EXTRACT
#####

Posted by Mahatmelissama on 3/09/03 at 22:59 (112397)

Ok, you guys have heard my whining and you will hear it again.

I am getting better but so slowly.

I traveled last week to Iowa on Southwest. I had to keep standing in lines and then the cold weather seemed to make my feet flare up. My grandma had her 97th birthday, I got to see her.

I go home to San Jose (where it is much warmer) but my feet are so slow to recover. I have had flare up city.

I had to sit a lot at church today. I whined to a few people about my feet. They kindly listened but for some reason every single person just looked kind of like 'whatever' or even 'yeah sure'.

I talked to one lady getting a dance together. A sort of Irish Country line dance. I told her I would only be able to dance a few dances...and is there going to be anything else to do but dance? She said No, just dancing...and so I told her I am not going then. She was ok with that. She told me about a guy she met studying how to make orthotics in Sacramento...

Anyway, I can not articulate this very well but I am really down. Nobody understands (unless they have it). When I vent to my friends and family, they just don't get it.

I have pushed myself through many things (went to a lunch at someone's house and stood as much as I could since everyone loves to stand and talk...and prepare food standing)...and then home. I am trying to participate in life. I just know from experience if I go to that dance, I will over do it. I can only dance a few dances and then sit down and watch people dance dance dance...it is also dance lessons and they have you stand there while they slowly explain (I know from experience). Darn it, I miss line dancing. I miss being able to stand stand stand.

I can stand longer than before and I am getting better but it is so slow it is pitiful. I just wish the pain would all go away!

I am wondering if anybody got better like this....really really slowly?

If so, please let me know.

Sometimes to get out of feeling blue I got to just vent to someone and you guys are the only ones who 'get it'.

Shoot, if I had some of your IMs, I would message you. (I use Trillian and can talk to msn, yahoo, aim on my home computer).

Re: I need to vent yet again

Pauline on 3/09/03 at 23:32 (112399)

No problem this is a good place to vent your frustrations because we have all done it from time to time, but when you done begin to count your blessings because we sometimes forget that we have them.

Here are a few to start you off. I bet if you think about it you have many more to add to this list.

Your not blind or mentally ill.
You don't have a catastrophic illness.
Your not homeless.
Your not hungry.
Your not alone.
Your able to travel.
You have friends.
You have family.
You can provide encouragement to others in need.
and even in the worst of times you can still smile.

Now you add to the list. Sitting on the sidelines isn't fun, but many people go through far worse and would be happy to trade their illness for your P.F.

There are not any books written on how to think negatively because we're all very good at it, but look at all the books written about positive thinking. The shelves are filled with them.

Everything is a matter of degree. There will always be someone worse off than you and others better off. The best that we can do is to accept the things that we cannot change, change the things that we can, and ask for the wisdom to know the difference. If we can do this we're doing good.

May God bless you with peace and provide you relief from the frustration, anger and anxiety that your feeling at this moment. You will have better tomorrows.

Re: I need to vent yet again

Carole C in NOLA on 3/10/03 at 00:55 (112400)

Mahatmelissama, I'm sorry to hear that you are having a flare-up!!! And we really DO understand how depressing it is and how miserable you feel about not being able to dance. You probably made the best decision in staying home from the dance, but it's hard because I know you want to participate in your life.

#####

DATA RECORDS
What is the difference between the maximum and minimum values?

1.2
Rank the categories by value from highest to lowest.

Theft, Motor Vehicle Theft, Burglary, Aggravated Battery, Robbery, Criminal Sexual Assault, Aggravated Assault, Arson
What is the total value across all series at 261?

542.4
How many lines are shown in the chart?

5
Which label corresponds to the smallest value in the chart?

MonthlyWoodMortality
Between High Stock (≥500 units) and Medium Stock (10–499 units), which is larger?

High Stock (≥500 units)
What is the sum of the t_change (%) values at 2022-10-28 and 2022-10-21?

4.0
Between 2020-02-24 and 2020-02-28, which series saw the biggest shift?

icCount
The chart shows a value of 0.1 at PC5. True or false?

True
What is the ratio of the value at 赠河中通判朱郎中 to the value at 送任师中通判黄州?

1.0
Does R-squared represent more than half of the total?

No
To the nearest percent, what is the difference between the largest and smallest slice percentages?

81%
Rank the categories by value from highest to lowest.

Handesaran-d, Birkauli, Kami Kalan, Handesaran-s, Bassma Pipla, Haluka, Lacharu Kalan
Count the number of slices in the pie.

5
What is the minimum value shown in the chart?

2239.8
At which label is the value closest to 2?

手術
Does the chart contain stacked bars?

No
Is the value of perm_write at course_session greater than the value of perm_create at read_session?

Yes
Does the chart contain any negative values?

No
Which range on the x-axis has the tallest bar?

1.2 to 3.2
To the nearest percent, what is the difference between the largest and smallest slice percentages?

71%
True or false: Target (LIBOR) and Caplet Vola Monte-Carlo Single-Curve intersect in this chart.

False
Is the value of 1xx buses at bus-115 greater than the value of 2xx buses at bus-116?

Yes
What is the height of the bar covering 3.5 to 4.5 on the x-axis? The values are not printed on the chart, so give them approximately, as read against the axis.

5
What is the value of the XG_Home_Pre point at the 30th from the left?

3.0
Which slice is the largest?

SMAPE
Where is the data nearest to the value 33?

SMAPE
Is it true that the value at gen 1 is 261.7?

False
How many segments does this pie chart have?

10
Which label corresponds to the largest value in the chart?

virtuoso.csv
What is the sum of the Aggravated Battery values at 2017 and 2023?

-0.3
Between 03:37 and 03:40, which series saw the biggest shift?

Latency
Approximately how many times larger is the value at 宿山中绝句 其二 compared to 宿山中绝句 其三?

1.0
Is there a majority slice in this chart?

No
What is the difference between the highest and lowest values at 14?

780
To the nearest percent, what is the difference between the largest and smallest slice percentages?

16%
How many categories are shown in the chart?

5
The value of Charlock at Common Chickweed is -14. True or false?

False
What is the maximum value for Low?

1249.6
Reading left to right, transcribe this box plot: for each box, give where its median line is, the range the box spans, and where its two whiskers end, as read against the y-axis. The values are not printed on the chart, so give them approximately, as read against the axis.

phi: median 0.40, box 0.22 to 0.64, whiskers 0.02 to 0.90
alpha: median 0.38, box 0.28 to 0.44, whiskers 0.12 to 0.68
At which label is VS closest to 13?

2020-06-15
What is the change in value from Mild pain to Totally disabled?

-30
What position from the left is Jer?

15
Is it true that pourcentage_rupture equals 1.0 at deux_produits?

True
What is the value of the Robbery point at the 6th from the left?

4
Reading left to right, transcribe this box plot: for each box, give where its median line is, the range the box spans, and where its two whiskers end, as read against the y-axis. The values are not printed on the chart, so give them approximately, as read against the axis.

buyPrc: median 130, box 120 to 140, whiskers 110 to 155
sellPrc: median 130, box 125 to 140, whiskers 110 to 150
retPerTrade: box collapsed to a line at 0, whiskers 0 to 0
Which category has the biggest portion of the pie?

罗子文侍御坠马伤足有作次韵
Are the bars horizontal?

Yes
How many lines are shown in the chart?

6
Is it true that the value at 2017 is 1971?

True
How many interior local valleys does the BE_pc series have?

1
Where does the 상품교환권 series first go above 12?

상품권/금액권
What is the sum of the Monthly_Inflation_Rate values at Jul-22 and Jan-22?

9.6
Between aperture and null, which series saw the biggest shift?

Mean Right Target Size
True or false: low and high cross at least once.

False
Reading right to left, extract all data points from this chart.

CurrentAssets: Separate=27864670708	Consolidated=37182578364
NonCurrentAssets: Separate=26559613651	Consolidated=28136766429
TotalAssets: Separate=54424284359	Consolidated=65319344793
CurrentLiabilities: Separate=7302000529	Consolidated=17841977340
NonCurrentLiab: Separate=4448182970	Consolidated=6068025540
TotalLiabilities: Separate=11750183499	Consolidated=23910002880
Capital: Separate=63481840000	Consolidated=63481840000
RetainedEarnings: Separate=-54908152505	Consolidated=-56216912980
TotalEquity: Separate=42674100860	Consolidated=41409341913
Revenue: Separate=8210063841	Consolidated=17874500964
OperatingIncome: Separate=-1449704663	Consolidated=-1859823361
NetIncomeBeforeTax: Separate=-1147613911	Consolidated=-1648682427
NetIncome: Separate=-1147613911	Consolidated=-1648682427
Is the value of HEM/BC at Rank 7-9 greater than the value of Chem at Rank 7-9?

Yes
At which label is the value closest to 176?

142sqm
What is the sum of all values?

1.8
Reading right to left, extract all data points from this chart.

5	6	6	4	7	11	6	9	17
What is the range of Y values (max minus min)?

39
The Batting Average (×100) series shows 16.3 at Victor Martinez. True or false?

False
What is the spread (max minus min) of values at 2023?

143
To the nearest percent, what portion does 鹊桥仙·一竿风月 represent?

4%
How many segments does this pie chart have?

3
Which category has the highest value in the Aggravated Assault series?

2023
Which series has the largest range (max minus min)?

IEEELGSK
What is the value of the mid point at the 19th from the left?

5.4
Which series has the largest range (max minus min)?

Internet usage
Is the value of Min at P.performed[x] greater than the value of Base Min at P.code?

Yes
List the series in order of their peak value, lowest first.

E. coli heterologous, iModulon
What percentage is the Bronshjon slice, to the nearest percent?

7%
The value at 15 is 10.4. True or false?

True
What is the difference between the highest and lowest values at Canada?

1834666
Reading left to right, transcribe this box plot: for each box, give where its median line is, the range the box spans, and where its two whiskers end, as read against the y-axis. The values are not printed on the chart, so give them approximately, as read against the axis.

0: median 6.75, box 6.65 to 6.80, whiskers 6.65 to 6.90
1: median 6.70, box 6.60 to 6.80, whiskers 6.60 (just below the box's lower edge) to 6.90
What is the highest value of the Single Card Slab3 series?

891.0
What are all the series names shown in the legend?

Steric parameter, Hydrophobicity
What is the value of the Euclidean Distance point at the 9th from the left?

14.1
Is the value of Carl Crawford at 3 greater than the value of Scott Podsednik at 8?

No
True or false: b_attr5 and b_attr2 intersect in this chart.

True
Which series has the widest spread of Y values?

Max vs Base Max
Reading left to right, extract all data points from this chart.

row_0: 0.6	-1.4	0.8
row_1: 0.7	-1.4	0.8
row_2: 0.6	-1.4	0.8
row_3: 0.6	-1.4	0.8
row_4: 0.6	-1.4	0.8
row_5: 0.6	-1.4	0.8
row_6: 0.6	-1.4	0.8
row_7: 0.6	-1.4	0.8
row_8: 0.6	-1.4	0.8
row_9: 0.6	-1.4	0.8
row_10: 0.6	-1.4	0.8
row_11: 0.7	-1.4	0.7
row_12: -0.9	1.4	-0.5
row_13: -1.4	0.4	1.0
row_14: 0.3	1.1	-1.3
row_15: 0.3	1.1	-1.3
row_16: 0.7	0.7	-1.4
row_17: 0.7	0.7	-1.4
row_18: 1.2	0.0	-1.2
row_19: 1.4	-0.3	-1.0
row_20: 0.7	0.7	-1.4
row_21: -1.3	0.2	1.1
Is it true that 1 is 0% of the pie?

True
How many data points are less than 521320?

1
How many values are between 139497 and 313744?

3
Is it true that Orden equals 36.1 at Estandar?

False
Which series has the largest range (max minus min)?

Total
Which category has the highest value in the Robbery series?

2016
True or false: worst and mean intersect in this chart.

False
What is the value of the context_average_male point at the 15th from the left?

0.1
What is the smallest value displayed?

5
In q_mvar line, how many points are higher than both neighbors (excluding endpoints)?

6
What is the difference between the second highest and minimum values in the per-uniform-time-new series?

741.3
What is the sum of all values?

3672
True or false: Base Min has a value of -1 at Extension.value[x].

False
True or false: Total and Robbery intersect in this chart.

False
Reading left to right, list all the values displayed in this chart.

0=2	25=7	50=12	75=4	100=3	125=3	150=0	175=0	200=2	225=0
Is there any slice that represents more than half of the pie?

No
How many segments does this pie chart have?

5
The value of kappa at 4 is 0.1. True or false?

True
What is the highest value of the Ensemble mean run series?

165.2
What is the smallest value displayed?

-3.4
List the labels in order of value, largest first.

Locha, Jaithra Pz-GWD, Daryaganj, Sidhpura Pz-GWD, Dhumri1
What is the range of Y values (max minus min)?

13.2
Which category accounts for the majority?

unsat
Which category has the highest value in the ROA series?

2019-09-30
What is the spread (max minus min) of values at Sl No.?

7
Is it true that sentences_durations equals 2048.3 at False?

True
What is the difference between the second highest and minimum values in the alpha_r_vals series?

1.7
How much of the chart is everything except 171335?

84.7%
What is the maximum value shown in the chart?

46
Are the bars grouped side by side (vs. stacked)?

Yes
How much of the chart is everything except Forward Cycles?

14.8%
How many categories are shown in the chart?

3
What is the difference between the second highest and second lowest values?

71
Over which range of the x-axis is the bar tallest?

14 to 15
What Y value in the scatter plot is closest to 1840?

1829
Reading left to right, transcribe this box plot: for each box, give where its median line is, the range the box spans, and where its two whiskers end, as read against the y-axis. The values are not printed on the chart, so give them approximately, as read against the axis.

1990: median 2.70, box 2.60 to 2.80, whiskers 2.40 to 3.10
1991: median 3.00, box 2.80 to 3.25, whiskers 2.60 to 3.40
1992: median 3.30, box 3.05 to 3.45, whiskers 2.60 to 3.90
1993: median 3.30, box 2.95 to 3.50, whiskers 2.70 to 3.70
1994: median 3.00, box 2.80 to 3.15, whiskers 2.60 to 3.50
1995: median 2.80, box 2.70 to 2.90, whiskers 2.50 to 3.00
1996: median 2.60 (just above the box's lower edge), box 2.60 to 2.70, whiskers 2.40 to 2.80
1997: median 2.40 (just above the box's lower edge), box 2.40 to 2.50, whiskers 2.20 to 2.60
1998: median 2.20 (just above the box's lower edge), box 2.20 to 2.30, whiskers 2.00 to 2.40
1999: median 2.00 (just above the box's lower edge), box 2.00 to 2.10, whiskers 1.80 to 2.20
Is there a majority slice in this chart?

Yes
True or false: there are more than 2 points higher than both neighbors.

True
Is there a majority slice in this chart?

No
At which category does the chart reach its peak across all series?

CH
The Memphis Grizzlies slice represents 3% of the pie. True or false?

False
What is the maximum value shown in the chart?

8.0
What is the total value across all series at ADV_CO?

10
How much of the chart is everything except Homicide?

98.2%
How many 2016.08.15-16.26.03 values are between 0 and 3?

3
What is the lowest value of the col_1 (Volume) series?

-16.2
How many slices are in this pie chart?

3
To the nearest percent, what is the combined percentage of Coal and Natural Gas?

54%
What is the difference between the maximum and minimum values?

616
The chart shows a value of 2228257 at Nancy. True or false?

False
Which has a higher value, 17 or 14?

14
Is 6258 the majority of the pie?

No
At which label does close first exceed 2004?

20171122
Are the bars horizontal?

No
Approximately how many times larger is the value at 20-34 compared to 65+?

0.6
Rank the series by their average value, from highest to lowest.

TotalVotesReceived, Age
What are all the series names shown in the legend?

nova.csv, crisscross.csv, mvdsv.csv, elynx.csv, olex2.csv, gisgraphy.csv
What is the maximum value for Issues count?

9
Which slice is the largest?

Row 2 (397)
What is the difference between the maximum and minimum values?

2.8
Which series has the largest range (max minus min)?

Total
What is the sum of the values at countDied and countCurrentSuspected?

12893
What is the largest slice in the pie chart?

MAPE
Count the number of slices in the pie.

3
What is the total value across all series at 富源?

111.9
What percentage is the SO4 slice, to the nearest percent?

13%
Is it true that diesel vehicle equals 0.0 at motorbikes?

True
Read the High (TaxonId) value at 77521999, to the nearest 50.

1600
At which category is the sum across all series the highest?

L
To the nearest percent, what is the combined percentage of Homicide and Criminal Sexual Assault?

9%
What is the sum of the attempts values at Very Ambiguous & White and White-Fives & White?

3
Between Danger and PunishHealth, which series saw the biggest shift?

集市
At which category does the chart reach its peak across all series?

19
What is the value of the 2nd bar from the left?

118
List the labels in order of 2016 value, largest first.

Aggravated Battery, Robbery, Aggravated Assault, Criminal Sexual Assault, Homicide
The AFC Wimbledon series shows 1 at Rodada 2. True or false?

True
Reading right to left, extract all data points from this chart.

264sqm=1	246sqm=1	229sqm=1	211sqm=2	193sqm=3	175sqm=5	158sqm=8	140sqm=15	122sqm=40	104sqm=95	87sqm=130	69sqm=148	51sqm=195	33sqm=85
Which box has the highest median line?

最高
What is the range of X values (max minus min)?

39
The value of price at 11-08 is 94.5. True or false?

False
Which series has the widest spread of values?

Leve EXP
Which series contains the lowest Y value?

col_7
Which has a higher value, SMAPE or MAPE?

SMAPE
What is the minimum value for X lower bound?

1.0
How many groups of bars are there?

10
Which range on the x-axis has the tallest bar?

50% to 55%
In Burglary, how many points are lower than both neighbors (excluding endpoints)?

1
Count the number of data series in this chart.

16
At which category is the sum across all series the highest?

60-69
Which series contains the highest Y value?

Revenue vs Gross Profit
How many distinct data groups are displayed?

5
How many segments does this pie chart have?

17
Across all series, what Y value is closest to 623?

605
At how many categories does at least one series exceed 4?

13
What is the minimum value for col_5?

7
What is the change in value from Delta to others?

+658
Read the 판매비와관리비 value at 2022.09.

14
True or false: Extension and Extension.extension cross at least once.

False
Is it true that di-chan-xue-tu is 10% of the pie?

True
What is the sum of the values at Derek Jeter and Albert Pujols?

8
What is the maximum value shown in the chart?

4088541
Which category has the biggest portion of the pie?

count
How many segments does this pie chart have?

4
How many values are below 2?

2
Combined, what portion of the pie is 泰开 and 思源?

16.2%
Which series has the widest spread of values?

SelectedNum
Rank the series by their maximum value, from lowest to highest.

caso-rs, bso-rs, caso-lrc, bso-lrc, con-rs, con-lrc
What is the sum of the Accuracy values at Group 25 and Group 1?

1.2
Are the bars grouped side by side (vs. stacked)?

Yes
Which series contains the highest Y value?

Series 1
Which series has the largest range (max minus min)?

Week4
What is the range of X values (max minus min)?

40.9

#####

EXERCISE A
Answer these questions about the thread:
(i) Which airline did Mahatmelissama fly to Iowa?
(ii) What kind of dance was the lady at church putting together?
(iii) According to Pauline, what are the shelves filled with?
EXERCISE B
Can you reproduce everything in the thread from "I am wondering" down to "at 23:32 (112399)"?
The records have no connection to the thread.

WRITTEN REPLY A
(i) Southwest
(ii) A sort of Irish Country line dance
(iii) Books about positive thinking

WRITTEN REPLY B
I am wondering if anybody got better like this....really really slowly?

If so, please let me know.

Sometimes to get out of feeling blue I got to just vent to someone and you guys are the only ones who 'get it'.

Shoot, if I had some of your IMs, I would message you. (I use Trillian and can talk to msn, yahoo, aim on my home computer).

Re: I need to vent yet again

Pauline on 3/09/03 at 23:32 (112399)